- _Work request_: Find each line in the entries that contains the word "pour", and copy those lines.

- _Supplied data_:

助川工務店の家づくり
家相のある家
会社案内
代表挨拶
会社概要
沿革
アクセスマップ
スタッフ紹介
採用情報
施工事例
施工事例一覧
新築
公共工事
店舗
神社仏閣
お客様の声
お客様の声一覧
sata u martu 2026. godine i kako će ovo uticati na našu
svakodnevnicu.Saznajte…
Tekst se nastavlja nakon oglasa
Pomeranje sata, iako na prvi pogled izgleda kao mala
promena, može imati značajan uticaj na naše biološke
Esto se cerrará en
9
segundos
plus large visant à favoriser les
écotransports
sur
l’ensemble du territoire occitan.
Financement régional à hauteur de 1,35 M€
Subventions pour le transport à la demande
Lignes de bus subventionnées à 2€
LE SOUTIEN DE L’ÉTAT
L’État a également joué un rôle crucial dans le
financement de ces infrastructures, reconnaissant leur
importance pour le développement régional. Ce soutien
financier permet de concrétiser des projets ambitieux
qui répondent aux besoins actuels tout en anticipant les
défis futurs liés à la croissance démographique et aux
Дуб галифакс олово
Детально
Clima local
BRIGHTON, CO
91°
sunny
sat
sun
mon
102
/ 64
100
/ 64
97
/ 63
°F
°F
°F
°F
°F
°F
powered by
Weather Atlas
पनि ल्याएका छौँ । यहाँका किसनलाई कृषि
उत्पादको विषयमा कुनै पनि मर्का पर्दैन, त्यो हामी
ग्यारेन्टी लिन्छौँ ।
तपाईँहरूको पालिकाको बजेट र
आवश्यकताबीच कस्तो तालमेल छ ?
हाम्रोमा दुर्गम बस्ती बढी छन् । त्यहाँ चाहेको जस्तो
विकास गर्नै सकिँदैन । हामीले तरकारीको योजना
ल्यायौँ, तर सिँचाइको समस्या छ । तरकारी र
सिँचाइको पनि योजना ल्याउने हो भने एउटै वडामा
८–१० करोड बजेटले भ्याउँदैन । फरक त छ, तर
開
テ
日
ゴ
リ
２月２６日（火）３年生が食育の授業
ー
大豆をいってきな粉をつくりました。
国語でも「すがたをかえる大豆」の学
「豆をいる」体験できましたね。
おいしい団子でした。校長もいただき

- _Exercise output_:
Subventions pour le transport à la demande
importance pour le développement régional. Ce soutien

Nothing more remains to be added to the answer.